Assignment
If a line of the data contains the word "false", it is counted; report how many such lines there are and nothing else.

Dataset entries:
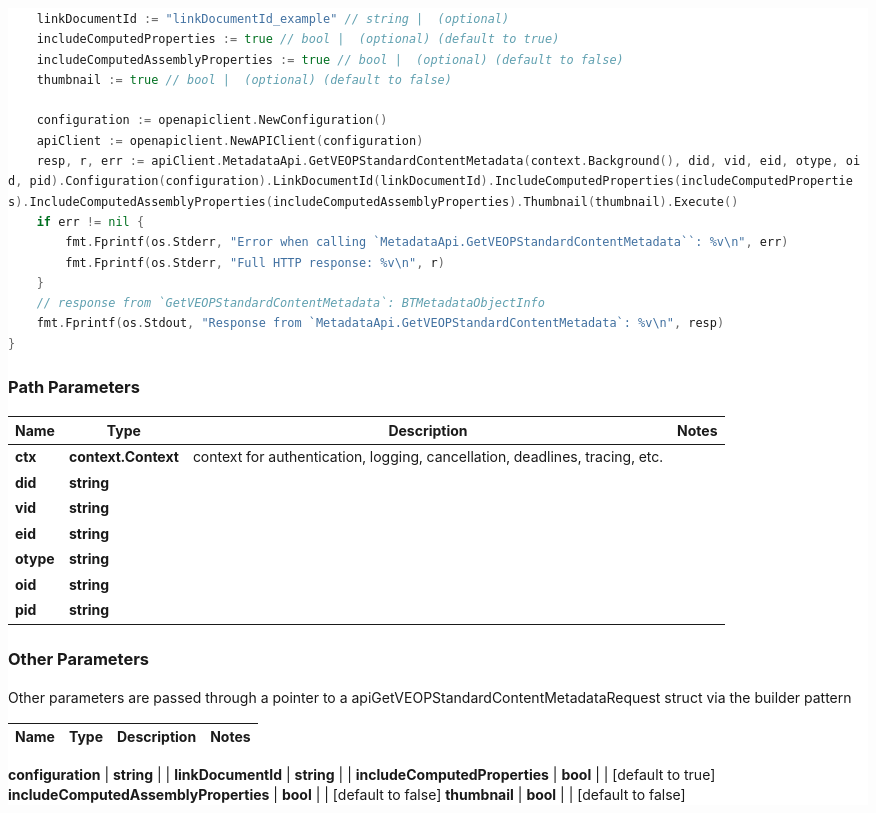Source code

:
 ```go
    linkDocumentId := "linkDocumentId_example" // string |  (optional)
    includeComputedProperties := true // bool |  (optional) (default to true)
    includeComputedAssemblyProperties := true // bool |  (optional) (default to false)
    thumbnail := true // bool |  (optional) (default to false)

    configuration := openapiclient.NewConfiguration()
    apiClient := openapiclient.NewAPIClient(configuration)
    resp, r, err := apiClient.MetadataApi.GetVEOPStandardContentMetadata(context.Background(), did, vid, eid, otype, oid, pid).Configuration(configuration).LinkDocumentId(linkDocumentId).IncludeComputedProperties(includeComputedProperties).IncludeComputedAssemblyProperties(includeComputedAssemblyProperties).Thumbnail(thumbnail).Execute()
    if err != nil {
        fmt.Fprintf(os.Stderr, "Error when calling `MetadataApi.GetVEOPStandardContentMetadata``: %v\n", err)
        fmt.Fprintf(os.Stderr, "Full HTTP response: %v\n", r)
    }
    // response from `GetVEOPStandardContentMetadata`: BTMetadataObjectInfo
    fmt.Fprintf(os.Stdout, "Response from `MetadataApi.GetVEOPStandardContentMetadata`: %v\n", resp)
}
```

### Path Parameters


Name | Type | Description  | Notes
------------- | ------------- | ------------- | -------------
**ctx** | **context.Context** | context for authentication, logging, cancellation, deadlines, tracing, etc.
**did** | **string** |  | 
**vid** | **string** |  | 
**eid** | **string** |  | 
**otype** | **string** |  | 
**oid** | **string** |  | 
**pid** | **string** |  | 

### Other Parameters

Other parameters are passed through a pointer to a apiGetVEOPStandardContentMetadataRequest struct via the builder pattern


Name | Type | Description  | Notes
------------- | ------------- | ------------- | -------------






 **configuration** | **string** |  | 
 **linkDocumentId** | **string** |  | 
 **includeComputedProperties** | **bool** |  | [default to true]
 **includeComputedAssemblyProperties** | **bool** |  | [default to false]
 **thumbnail** | **bool** |  | [default to false]
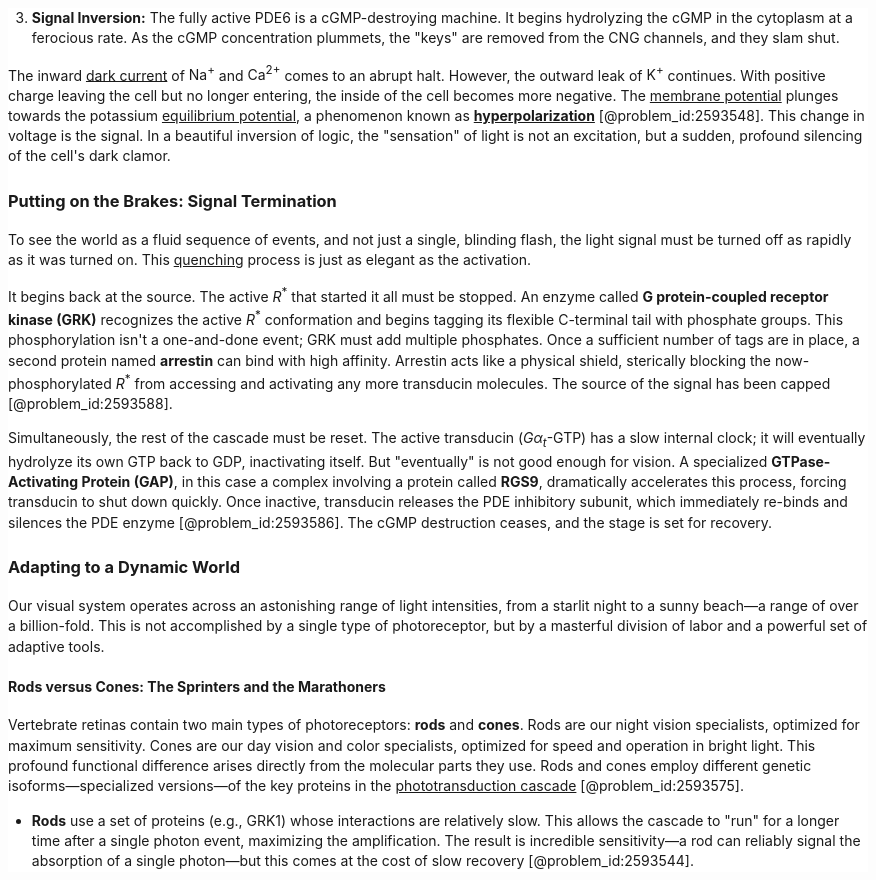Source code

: 3.  **Signal Inversion:** The fully active PDE6 is a cGMP-destroying machine. It begins hydrolyzing the cGMP in the cytoplasm at a ferocious rate. As the cGMP concentration plummets, the "keys" are removed from the CNG channels, and they slam shut.

The inward [dark current](@article_id:153955) of $\mathrm{Na}^{+}$ and $\mathrm{Ca}^{2+}$ comes to an abrupt halt. However, the outward leak of $\mathrm{K}^{+}$ continues. With positive charge leaving the cell but no longer entering, the inside of the cell becomes more negative. The [membrane potential](@article_id:150502) plunges towards the potassium [equilibrium potential](@article_id:166427), a phenomenon known as **[hyperpolarization](@article_id:171109)** [@problem_id:2593548]. This change in voltage is the signal. In a beautiful inversion of logic, the "sensation" of light is not an excitation, but a sudden, profound silencing of the cell's dark clamor.

### Putting on the Brakes: Signal Termination

To see the world as a fluid sequence of events, and not just a single, blinding flash, the light signal must be turned off as rapidly as it was turned on. This [quenching](@article_id:154082) process is just as elegant as the activation.

It begins back at the source. The active $R^*$ that started it all must be stopped. An enzyme called **G protein-coupled receptor kinase (GRK)** recognizes the active $R^*$ conformation and begins tagging its flexible C-terminal tail with phosphate groups. This phosphorylation isn't a one-and-done event; GRK must add multiple phosphates. Once a sufficient number of tags are in place, a second protein named **arrestin** can bind with high affinity. Arrestin acts like a physical shield, sterically blocking the now-phosphorylated $R^*$ from accessing and activating any more transducin molecules. The source of the signal has been capped [@problem_id:2593588].

Simultaneously, the rest of the cascade must be reset. The active transducin ($G\alpha_t$-GTP) has a slow internal clock; it will eventually hydrolyze its own GTP back to GDP, inactivating itself. But "eventually" is not good enough for vision. A specialized **GTPase-Activating Protein (GAP)**, in this case a complex involving a protein called **RGS9**, dramatically accelerates this process, forcing transducin to shut down quickly. Once inactive, transducin releases the PDE inhibitory subunit, which immediately re-binds and silences the PDE enzyme [@problem_id:2593586]. The cGMP destruction ceases, and the stage is set for recovery.

### Adapting to a Dynamic World

Our visual system operates across an astonishing range of light intensities, from a starlit night to a sunny beach—a range of over a billion-fold. This is not accomplished by a single type of photoreceptor, but by a masterful division of labor and a powerful set of adaptive tools.

#### Rods versus Cones: The Sprinters and the Marathoners

Vertebrate retinas contain two main types of photoreceptors: **rods** and **cones**. Rods are our night vision specialists, optimized for maximum sensitivity. Cones are our day vision and color specialists, optimized for speed and operation in bright light. This profound functional difference arises directly from the molecular parts they use. Rods and cones employ different genetic isoforms—specialized versions—of the key proteins in the [phototransduction cascade](@article_id:149630) [@problem_id:2593575].

-   **Rods** use a set of proteins (e.g., GRK1) whose interactions are relatively slow. This allows the cascade to "run" for a longer time after a single photon event, maximizing the amplification. The result is incredible sensitivity—a rod can reliably signal the absorption of a single photon—but this comes at the cost of slow recovery [@problem_id:2593544].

Solved problem
4